In tens of thousands of trail miles, I have never carried a shock pump with me, nor have I ever needed one. I do carry a small tire hand pump.


----------



## wschruba (Apr 13, 2012)

Cleared2land said:


> In tens of thousands of trail miles, I have never carried a shock pump with me, nor have I ever needed one. I do carry a small tire hand pump.


This is probably the better advice...suspension is meant to work within a pre-determined range of sag, set it for your weight and don't worry about it. Unless you're planning to gain/lose 20 pounds while out, it isn't going to do much for you.


----------



## rshalit (Oct 27, 2006)

1. Ever had a Float X2 shock loosen its air sleeve (can) and blow all its air out on the trail in the middle of nowhere? I have, and so have others: the only fix is to push and then rotate the sleeve back on and re-pressurize, otherwise it's a long, slow trek back home with little clearance for pedals as the shock is completely retracted.

2. Whenever I get a new shock or fork I fine-tune it on the trail for about a month or so, and I tend to get a new one or the other at least once/year.

3. it has also happened several times that I meet a rider on the trail who needs a fork/shock pump for whatever reason.


----------



## mntlion (Aug 30, 2005)

rshalit said:


> I see this one made by fivejoy,
> View attachment 1062783
> 
> 
> ...


yes, works well for both.

My thought is why NOT have a pump that works for both?


----------



## johnnyspoke (Sep 15, 2005)

rshalit said:


> 1. Ever had a Float X2 shock loosen its air sleeve (can) and blow all its air out on the trail in the middle of nowhere? I have, and so have others: the only fix is to push and then rotate the sleeve back on and re-pressurize, otherwise it's a long, slow trek back home with little clearance for pedals as the shock is completely retracted.


Yes. But I had a shock pump with me! ...only problem, while I was pumping up the shock the hose split and let all the remaining air out. 20 miles to the car and approaching sunset, I used my tire mini pump to put maybe 40 psi in the shock to sort of make the bike rideable.

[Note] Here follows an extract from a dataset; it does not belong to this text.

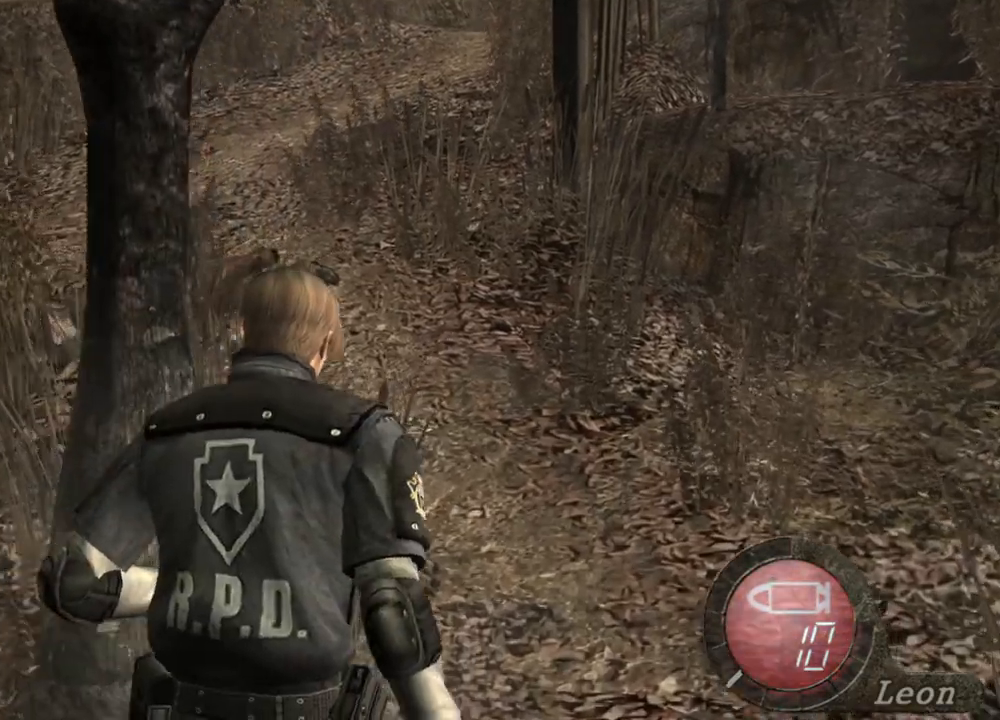
{"keys": [], "mouse": [], "events": [[467, "shift", "up"], [500, "w", "up"]]}
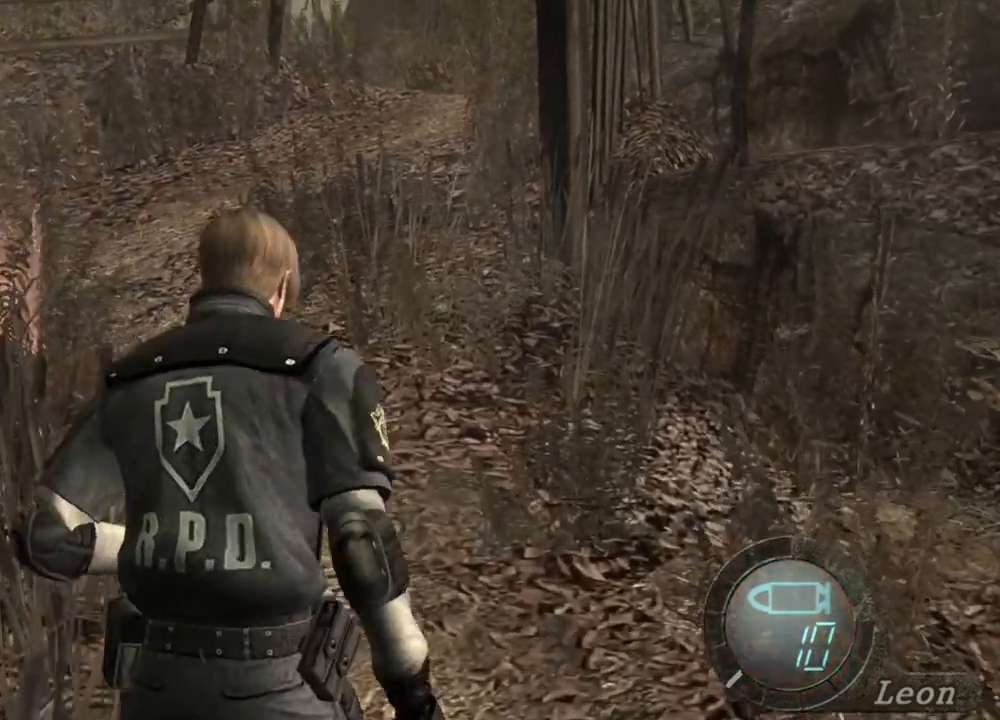
{"keys": [], "mouse": [], "events": []}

And no one I came across was carrying a shock pump


----------



## rshalit (Oct 27, 2006)

eggs ackley - might as well get 2 fer 1 if significantly less weight penalty than carrying 2 pumps.


----------



## wschruba (Apr 13, 2012)

Look at the stroke of the pump. Anything even remotely capable of pumping a shock to high pressure will blow (in the worst possible way) for inflating (especially) a high volume tire.

You're welcome to spend your own money to find it out yourself, of course...


----------



## Slash5 (Nov 27, 2011)

Airace Dual Jet TS Mini Pump 300psi | Planet X


----------



## rshalit (Oct 27, 2006)

just got mine - here's what I found: on the high pressure setting it works better than the pumps Fox used to ship with all of their forks and shocks, and the pressure gauge seemed approximately correct (with forks and shocks I use sag anyway, not the pump's analogue gauge's inaccurate psi reading). The high volume setting works as well as any trail pump I've used, and I've used many - the switch from Schraeder to Presta fittings is fast, easy and tight, no clamping, etc.; the pressure gauge doesn't register at the 10-13 psi I use in front (on 2.35 x 27.5 mounted on Ibis 741 rims), but before each ride I check pressures with a digital gauge anyway. Anyway...I always hope to not have to use a pump for any reason on the trail, or do any trail wrenching, or hit my head, or dehydrate or defecate, but I like being prepared, and over the many decades I've been glad to have the proper tools along, jus' in case..


----------